The request: List each line in the items below that contains the string "name". Treat uppercase and lowercase letters as different.

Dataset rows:

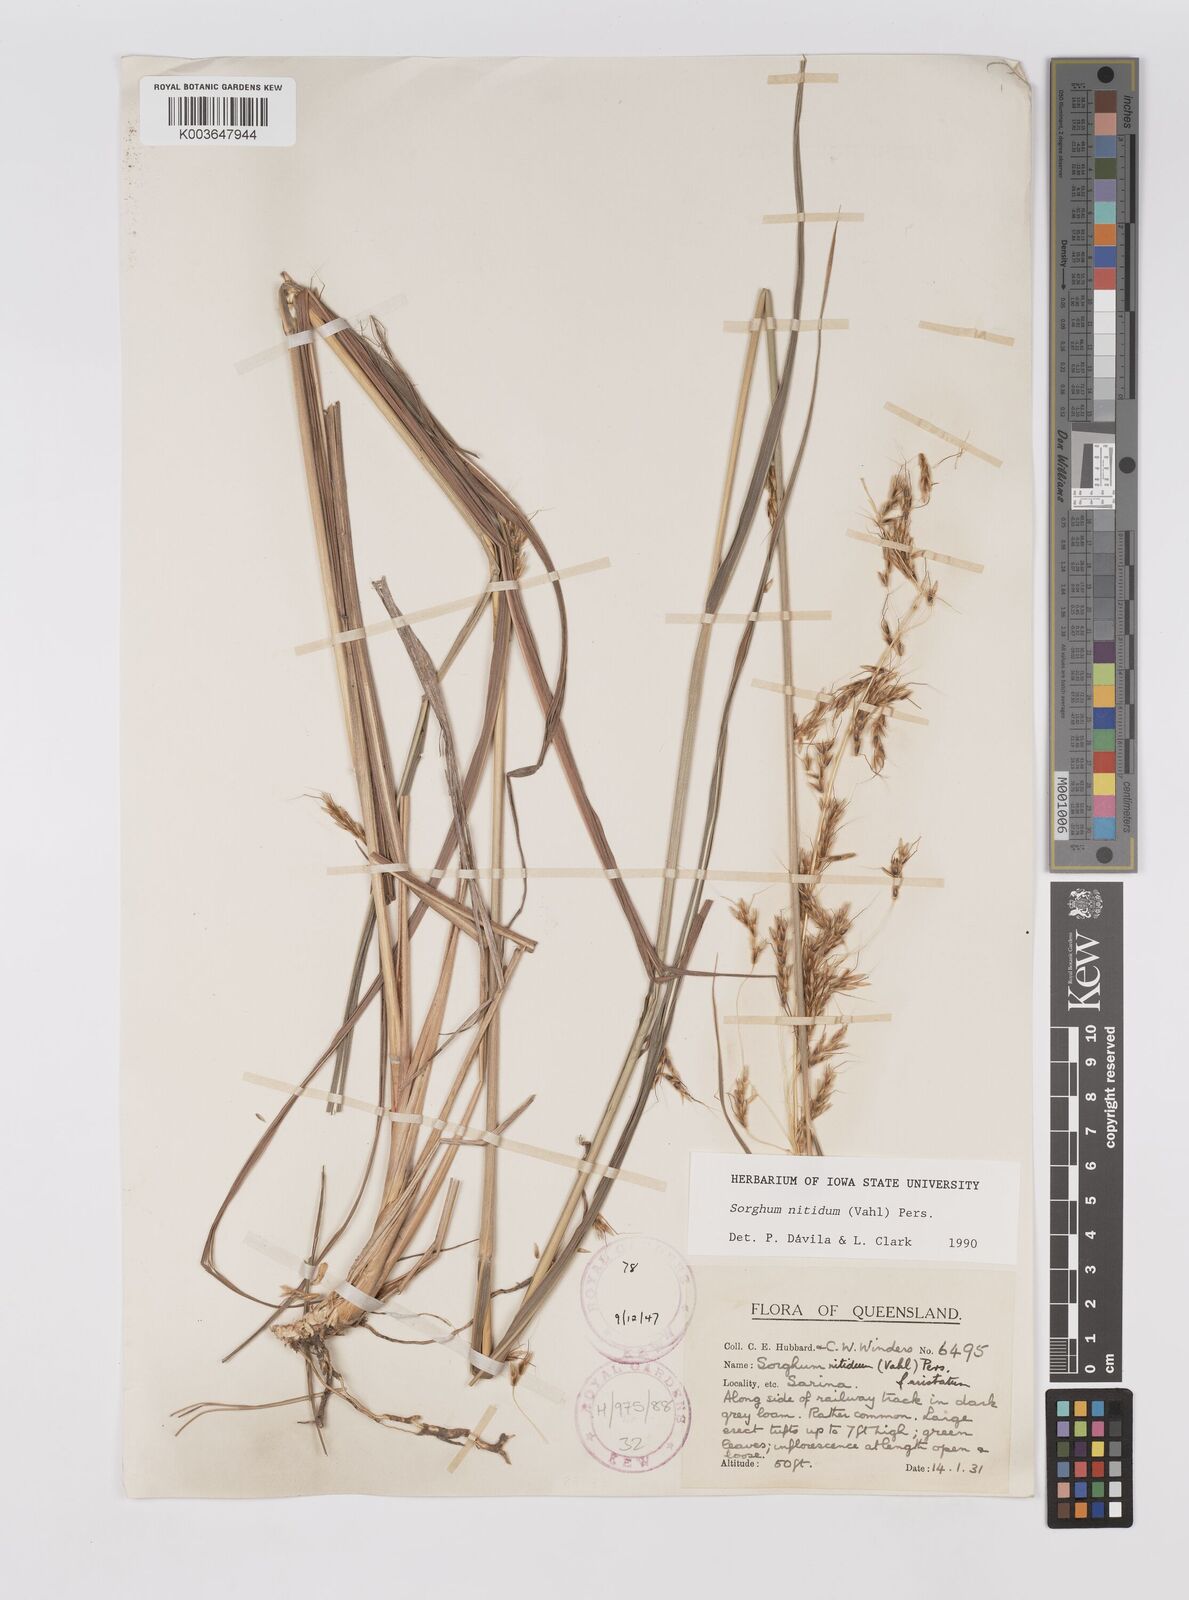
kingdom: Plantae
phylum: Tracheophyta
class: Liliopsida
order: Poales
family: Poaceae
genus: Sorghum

* * *

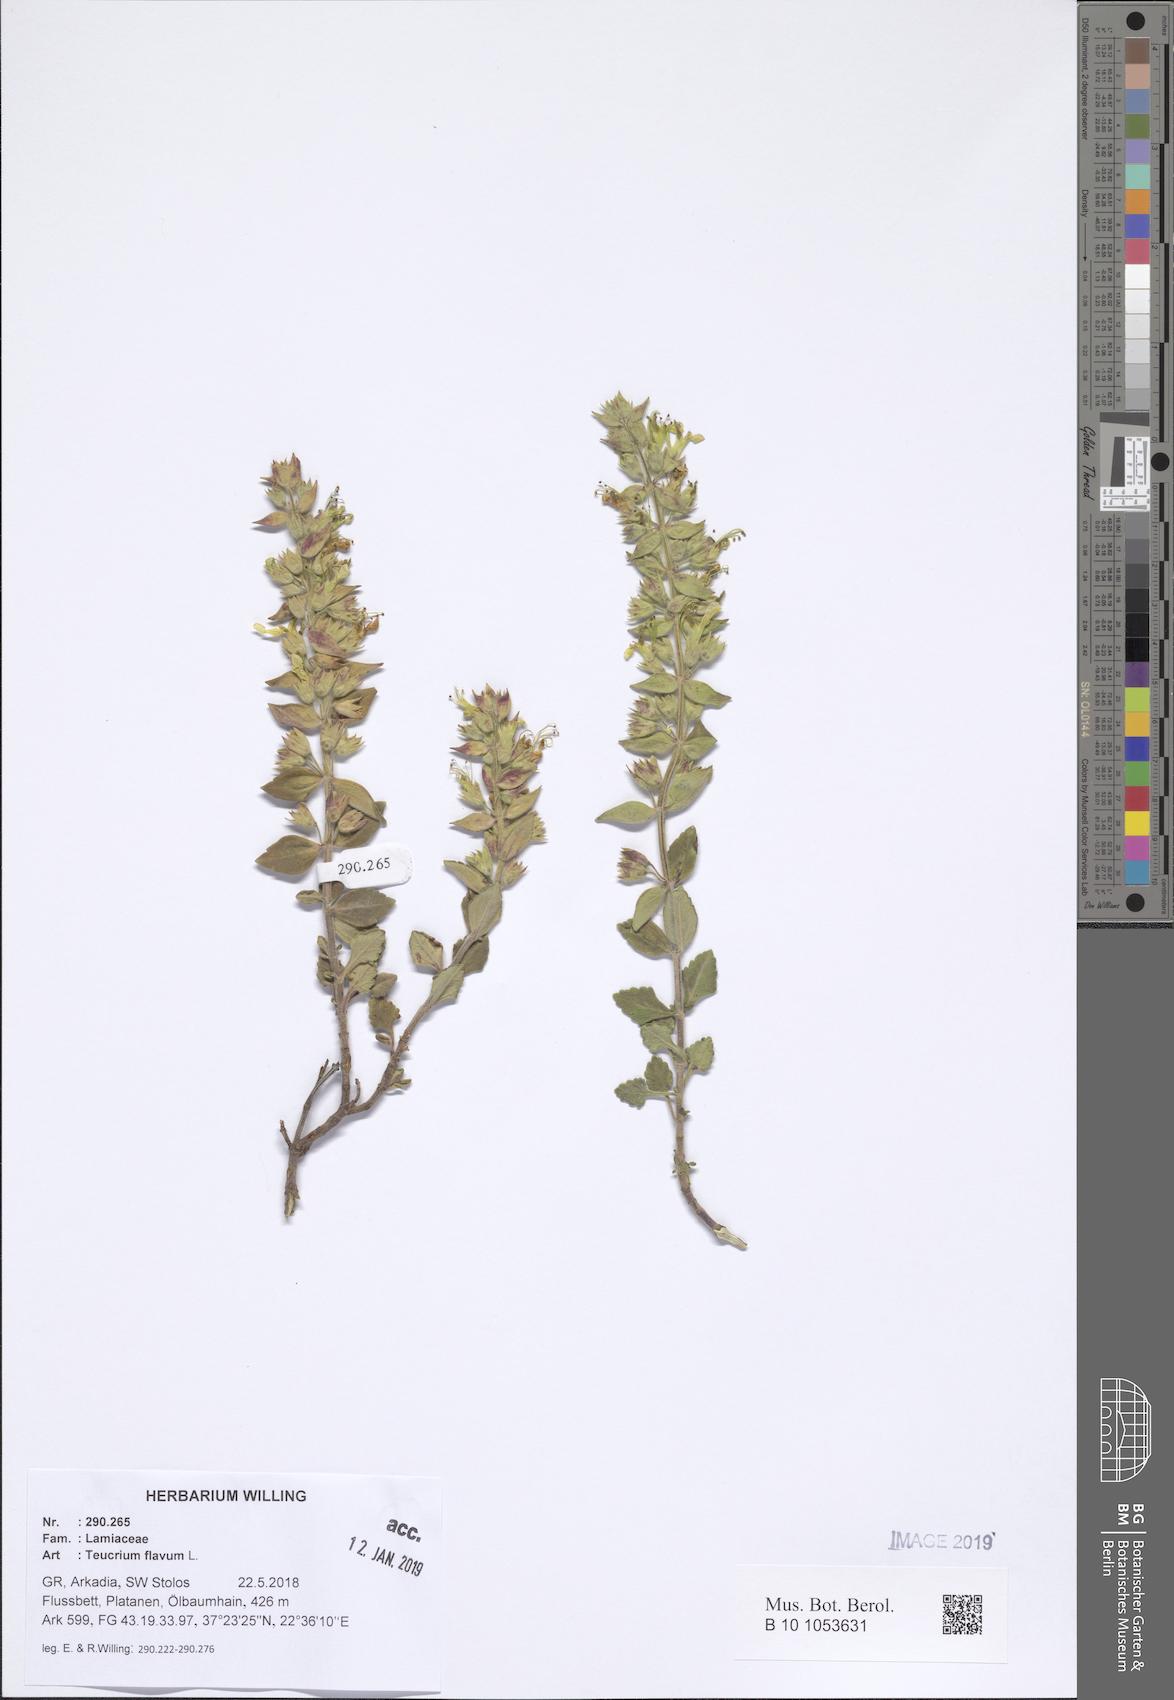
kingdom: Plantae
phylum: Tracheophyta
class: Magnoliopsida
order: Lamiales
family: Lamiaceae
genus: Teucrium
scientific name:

--

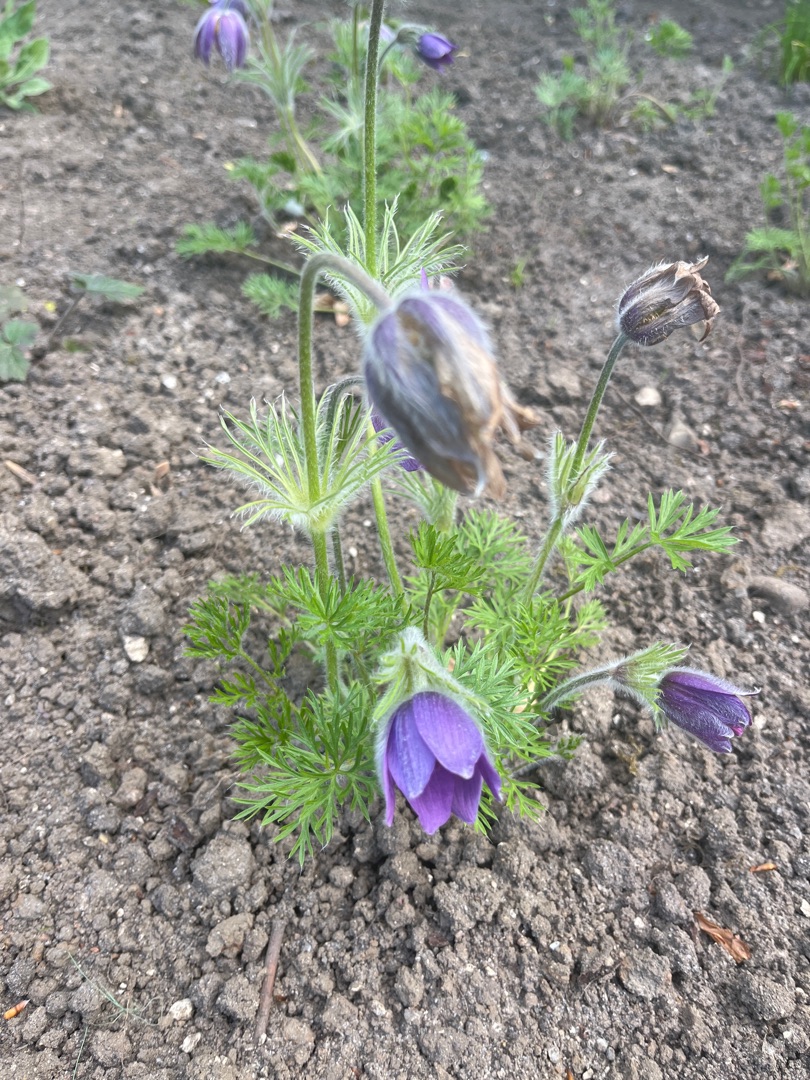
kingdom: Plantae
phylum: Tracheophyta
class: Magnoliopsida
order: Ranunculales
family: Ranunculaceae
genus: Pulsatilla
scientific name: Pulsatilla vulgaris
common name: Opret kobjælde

Result of this exercise:
scientific name:
scientific name: Pulsatilla vulgaris
common name: Opret kobjælde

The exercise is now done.